The process of making colours for Holi is a spell-binding one. How else would you describe the thrill of seeing haldi being turned into glorious gulaal?
Going back to the age-old tradition of making natural coloured powders, we bring you a sneak peak into the process of making Lal Abeer, a powder that gets its hue from haldi (turmeric) mixed with an arrowroot base.
To make Lal Abeer powder, arrowroot and haldi are crushed together to create a gorgeous, crimson hue.
Simultaneously, a mixture of lime powder (eaten with paan or betel leaves) and water is prepared so it can be added to the mixture of arrowroot and haldi.
Then, the lime mixture is added to the arrowroot and haldi. The alkaline lime reacts with haldi and converts it into a red coloured mixture.

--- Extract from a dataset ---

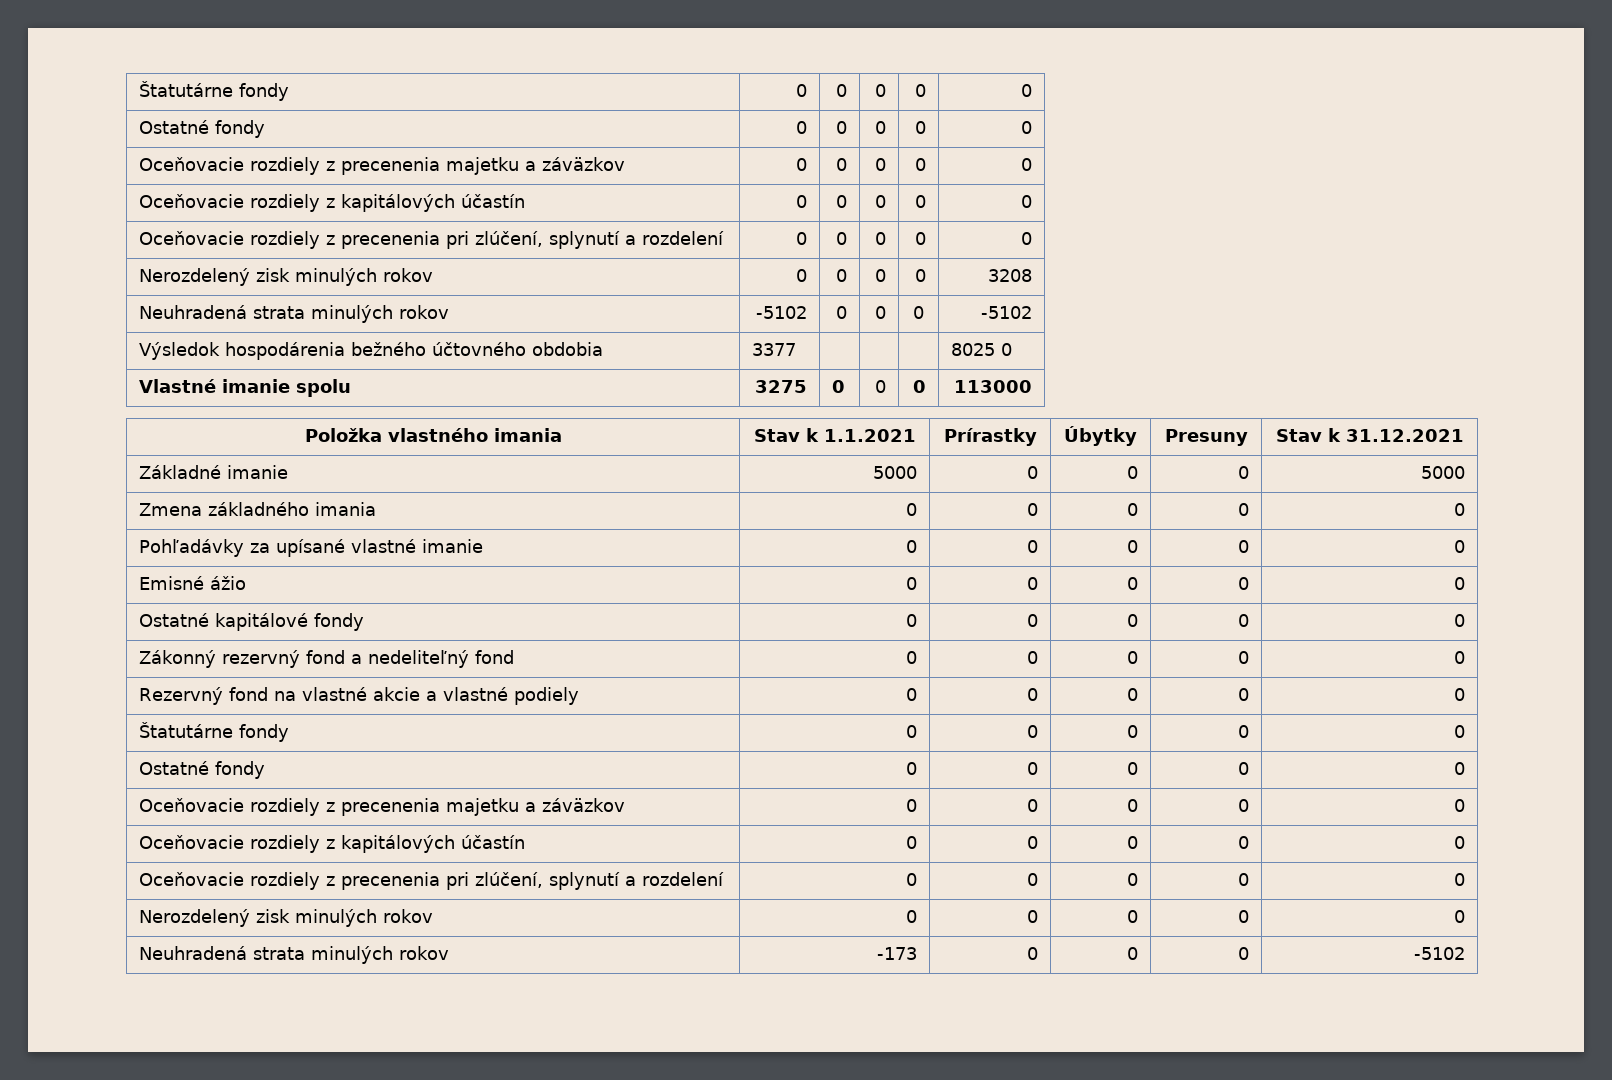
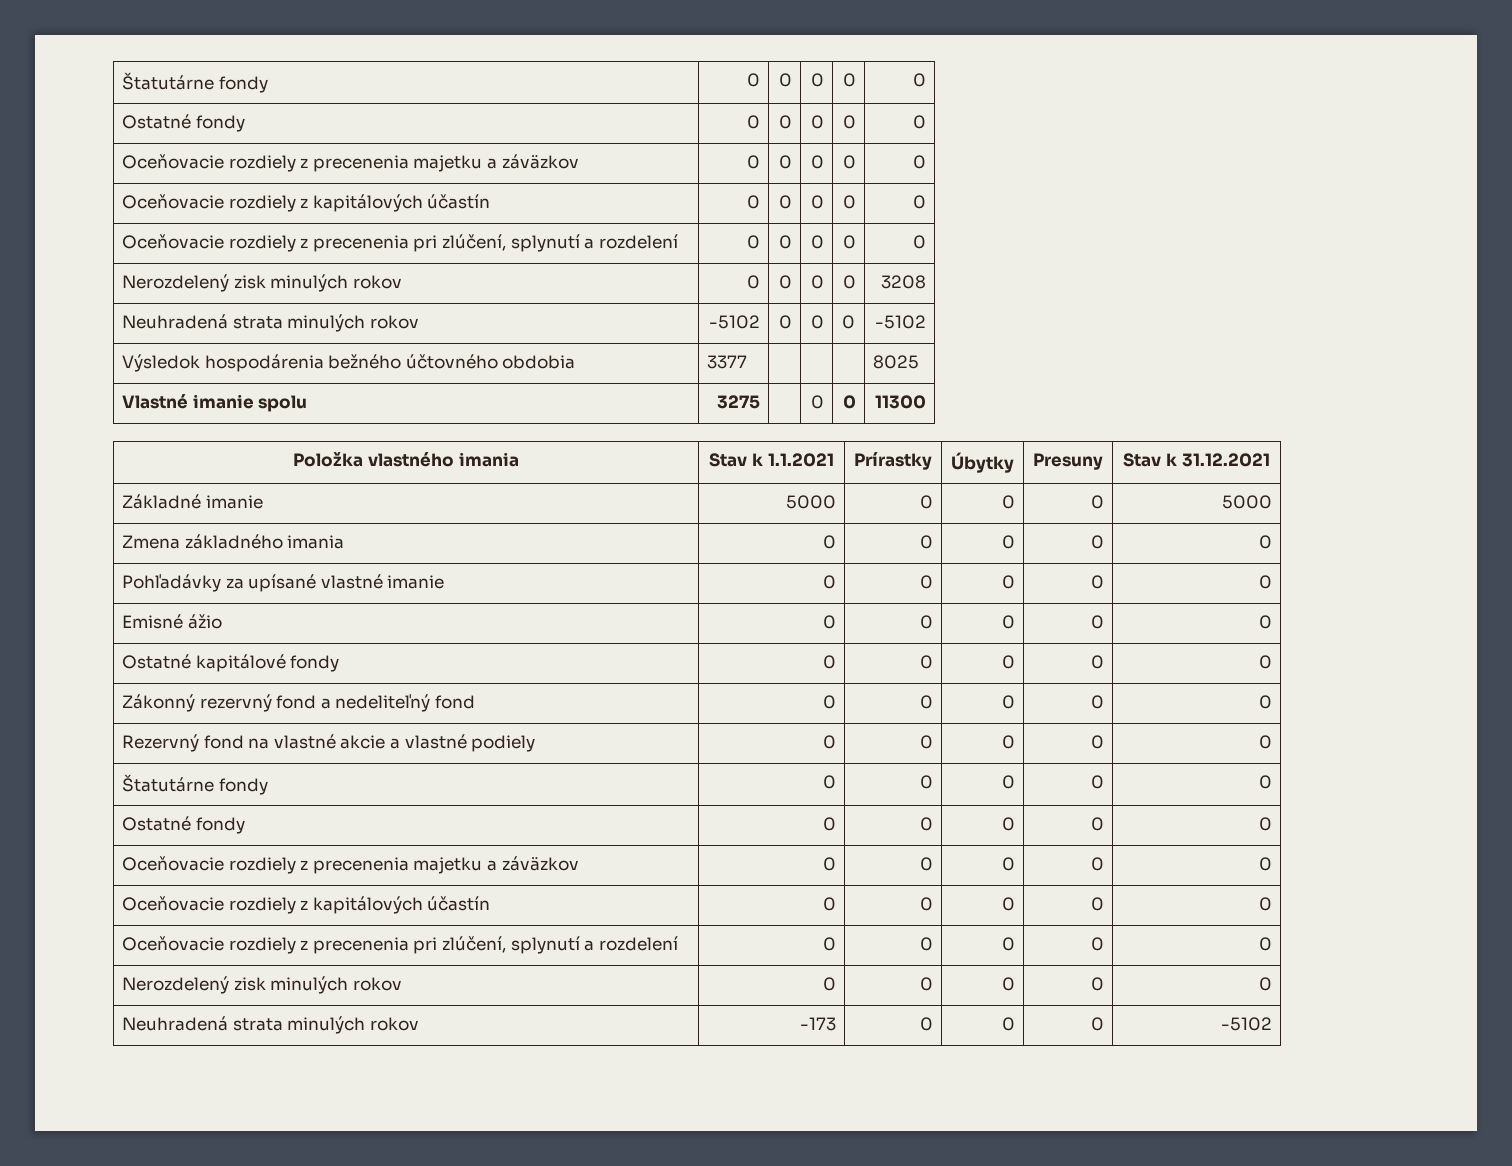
[1001,343,1013,356] 0 -> (920, 362) none
[832,380,846,393] [874,380,886,393] [912,380,926,393] [953,380,1032,393] 0 | 0 | 0 | 113000 -> [810,395,824,409] [842,395,856,409] [874,395,926,409] | 0 | 0 | 11300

Afterwards, the mixture is dried and taken through a sieve. What remains is Lal Gulaal, a natural, chemical-free colour.
Since time immemorial, Holi colours have been made from natural colourants like rose petals, haldi, and henna. Up until a few years ago, it was commonplace for households in Uttar Pradesh and nearby areas to make colours at home for the family to play Holi with.
Holi is arguably the most carefree festival in India. While it is played with youthful abandon, the festival could prove to be a lot more fun with the surety of having made colours of your own, says arts curator Himanshu Verma.
Verma is the founder of Red Earth, an independent private arts organisation based in New Delhi that has unveiled a line of Swarang, or self made colours. Verma says he believes the process of mixing colours makes him more sensitive to the delicate nuances of colour, and helps him in the enrichment of his aesthetic and artistic impulses.
Like many other Indian festivals, Holi, too, is a celebration of the agrarian spirit of the nation. It is only apt then to celebrate this festival with colours that are made from ‘natural’ ingredients.